## START THE DATA

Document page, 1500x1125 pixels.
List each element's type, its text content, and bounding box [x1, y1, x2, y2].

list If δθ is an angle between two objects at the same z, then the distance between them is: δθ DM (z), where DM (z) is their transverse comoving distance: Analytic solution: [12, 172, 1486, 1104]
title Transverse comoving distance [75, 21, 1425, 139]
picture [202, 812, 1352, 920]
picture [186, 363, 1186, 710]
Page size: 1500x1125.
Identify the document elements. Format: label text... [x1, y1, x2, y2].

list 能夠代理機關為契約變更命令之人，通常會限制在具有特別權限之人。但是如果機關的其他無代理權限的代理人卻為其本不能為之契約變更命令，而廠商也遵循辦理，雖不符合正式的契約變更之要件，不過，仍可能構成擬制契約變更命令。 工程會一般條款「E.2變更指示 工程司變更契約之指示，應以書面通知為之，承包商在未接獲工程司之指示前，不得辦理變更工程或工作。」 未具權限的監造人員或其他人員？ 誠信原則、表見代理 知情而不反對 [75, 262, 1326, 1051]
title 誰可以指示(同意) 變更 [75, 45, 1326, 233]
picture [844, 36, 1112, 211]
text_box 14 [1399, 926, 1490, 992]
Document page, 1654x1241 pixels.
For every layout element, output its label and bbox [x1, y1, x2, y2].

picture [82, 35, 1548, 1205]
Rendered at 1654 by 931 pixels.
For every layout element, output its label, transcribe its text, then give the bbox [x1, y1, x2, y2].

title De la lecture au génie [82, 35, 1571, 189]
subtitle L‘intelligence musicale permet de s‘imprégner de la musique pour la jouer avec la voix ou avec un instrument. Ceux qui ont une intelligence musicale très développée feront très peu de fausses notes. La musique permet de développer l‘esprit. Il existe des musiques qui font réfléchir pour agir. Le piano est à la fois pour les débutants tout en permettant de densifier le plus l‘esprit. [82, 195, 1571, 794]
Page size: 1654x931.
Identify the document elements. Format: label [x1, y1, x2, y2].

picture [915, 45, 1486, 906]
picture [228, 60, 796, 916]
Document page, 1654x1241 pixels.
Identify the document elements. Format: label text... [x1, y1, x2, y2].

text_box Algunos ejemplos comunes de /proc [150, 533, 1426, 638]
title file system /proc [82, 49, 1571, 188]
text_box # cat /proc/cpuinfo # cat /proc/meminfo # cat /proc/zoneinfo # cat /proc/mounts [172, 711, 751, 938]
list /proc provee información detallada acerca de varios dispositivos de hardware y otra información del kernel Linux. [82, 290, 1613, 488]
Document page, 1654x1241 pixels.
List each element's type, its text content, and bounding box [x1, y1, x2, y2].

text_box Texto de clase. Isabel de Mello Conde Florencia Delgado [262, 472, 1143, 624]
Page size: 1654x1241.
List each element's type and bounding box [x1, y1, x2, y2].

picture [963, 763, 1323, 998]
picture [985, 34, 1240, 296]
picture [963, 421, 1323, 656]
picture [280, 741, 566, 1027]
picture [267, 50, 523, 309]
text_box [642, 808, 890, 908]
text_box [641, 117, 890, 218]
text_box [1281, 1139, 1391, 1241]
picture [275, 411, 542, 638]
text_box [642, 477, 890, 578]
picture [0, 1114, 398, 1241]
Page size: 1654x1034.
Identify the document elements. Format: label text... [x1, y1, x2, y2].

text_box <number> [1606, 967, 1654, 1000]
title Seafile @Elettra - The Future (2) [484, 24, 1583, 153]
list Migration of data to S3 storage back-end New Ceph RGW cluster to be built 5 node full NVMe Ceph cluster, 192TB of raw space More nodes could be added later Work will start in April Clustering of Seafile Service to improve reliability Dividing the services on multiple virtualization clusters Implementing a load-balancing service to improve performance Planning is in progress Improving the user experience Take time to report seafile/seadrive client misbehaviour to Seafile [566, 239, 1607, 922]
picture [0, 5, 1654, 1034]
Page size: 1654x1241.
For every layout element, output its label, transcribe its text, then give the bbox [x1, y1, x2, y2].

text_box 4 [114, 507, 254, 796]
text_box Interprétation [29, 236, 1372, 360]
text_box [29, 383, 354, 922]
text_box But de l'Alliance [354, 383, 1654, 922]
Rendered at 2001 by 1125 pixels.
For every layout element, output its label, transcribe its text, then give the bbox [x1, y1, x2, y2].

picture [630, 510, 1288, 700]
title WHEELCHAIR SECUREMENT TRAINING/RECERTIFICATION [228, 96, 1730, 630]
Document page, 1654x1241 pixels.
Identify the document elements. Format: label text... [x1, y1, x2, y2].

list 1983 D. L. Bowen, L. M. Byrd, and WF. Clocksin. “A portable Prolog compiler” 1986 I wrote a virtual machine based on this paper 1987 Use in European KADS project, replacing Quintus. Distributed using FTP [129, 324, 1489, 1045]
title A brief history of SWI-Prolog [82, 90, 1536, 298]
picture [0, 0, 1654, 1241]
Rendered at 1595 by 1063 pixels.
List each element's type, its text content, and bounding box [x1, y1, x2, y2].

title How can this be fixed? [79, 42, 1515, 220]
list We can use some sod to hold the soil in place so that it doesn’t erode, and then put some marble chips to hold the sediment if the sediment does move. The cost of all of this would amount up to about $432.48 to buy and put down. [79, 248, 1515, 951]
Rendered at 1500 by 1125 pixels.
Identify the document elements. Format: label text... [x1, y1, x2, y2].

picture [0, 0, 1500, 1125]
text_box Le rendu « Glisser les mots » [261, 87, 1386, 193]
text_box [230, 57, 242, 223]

## END THE DATA

> [WHAT YOU ARE ASKED TO DO]:
Recast the entries, starting with the line containing "Rendered at 2001 by 1125 pixels." and ending with the last entry, as a two-column CSV with the headers instruction and response. Give one row per entry, with its text under instruction and its answer under response, each field quoted and each line break replaced with a space.

> [RESULT OF THIS EXERCISE]:
instruction,response
"Rendered at 2001 by 1125 pixels. For every layout element, output its label, transcribe its text, then give the bbox [x1, y1, x2, y2].","picture [630, 510, 1288, 700] title WHEELCHAIR SECUREMENT TRAINING/RECERTIFICATION [228, 96, 1730, 630]"
"Document page, 1654x1241 pixels. Identify the document elements. Format: label text... [x1, y1, x2, y2].","list 1983 D. L. Bowen, L. M. Byrd, and WF. Clocksin. “A portable Prolog compiler” 1986 I wrote a virtual machine based on this paper 1987 Use in European KADS project, replacing Quintus. Distributed using FTP [129, 324, 1489, 1045] title A brief history of SWI-Prolog [82, 90, 1536, 298] picture [0, 0, 1654, 1241]"
"Rendered at 1595 by 1063 pixels. List each element's type, its text content, and bounding box [x1, y1, x2, y2].","title How can this be fixed? [79, 42, 1515, 220] list We can use some sod to hold the soil in place so that it doesn’t erode, and then put some marble chips to hold the sediment if the sediment does move. The cost of all of this would amount up to about $432.48 to buy and put down. [79, 248, 1515, 951]"
"Rendered at 1500 by 1125 pixels. Identify the document elements. Format: label text... [x1, y1, x2, y2].","picture [0, 0, 1500, 1125] text_box Le rendu « Glisser les mots » [261, 87, 1386, 193] text_box [230, 57, 242, 223]"